Low Rank Adaptation (LoRA) has gained massive attention in the recent generative AI research. One of the main advantages of LoRA is its ability to be fused with pretrained models, adding no overhead during inference. However, from a mobile deployment standpoint, we can either avoid inference overhead in the fused mode but lose the ability to switch adapters rapidly, or suffer significant (up to 30% higher) inference latency while enabling rapid switching in the unfused mode. LoRA also exhibits concept-loss when multiple adapters are used concurrently.
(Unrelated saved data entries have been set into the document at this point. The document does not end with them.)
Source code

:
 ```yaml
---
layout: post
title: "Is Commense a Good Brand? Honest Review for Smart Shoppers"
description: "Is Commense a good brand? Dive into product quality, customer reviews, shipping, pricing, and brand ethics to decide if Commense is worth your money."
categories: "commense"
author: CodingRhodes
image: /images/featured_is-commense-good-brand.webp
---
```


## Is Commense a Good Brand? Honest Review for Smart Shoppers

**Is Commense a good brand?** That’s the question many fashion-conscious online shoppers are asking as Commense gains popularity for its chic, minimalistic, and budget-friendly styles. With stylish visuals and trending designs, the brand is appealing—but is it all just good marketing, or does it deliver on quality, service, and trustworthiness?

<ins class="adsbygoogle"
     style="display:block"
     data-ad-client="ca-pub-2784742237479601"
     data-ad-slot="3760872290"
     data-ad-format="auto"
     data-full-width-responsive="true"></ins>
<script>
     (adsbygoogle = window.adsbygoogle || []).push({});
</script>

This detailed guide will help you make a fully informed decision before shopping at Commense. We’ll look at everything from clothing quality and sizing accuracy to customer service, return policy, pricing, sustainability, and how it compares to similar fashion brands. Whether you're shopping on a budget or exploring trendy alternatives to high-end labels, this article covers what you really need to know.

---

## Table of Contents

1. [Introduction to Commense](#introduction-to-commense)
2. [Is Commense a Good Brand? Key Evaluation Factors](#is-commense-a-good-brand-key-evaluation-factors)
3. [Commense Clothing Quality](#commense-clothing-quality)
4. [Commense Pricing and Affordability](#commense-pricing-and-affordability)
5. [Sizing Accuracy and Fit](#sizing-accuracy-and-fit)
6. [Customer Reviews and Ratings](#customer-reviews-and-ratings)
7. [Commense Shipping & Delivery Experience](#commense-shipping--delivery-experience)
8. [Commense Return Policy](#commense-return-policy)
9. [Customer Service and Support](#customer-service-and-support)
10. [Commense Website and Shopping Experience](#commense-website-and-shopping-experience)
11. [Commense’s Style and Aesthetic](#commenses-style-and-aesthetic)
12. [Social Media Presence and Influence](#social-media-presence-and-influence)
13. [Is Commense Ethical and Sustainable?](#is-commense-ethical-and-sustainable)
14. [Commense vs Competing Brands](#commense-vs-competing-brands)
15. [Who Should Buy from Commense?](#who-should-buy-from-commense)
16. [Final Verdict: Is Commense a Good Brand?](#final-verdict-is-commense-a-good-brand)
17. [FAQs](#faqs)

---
In this paper, we propose Sparse High Rank Adapters (SHiRA), a new paradigm which incurs no inference overhead, enables rapid switching, and significantly reduces concept-loss. Specifically, SHiRA can be trained by directly tuning only 1-2% of the base model weights while leaving others unchanged. This results in a highly sparse adapter which can be switched directly in the fused mode. We further provide theoretical and empirical insights on how high sparsity in SHiRA can aid multi-adapter fusion by reducing concept loss. Our extensive experiments on LVMs and LLMs demonstrate that finetuning only a small fraction of the parameters in the base model significantly outperforms LoRA while enabling both rapid switching and multi-adapter fusion. Finally, we provide a latency- and memory-efficient SHiRA implementation based on Parameter-Efficient Finetuning (PEFT) Library which trains at nearly the same speed as LoRA while consuming up to 16% lower peak GPU memory, thus making SHiRA easy to adopt for practical use cases. To demonstrate rapid switching benefits during inference, we show that loading SHiRA on a base model can be 5x-16x faster than LoRA fusion on a CPU.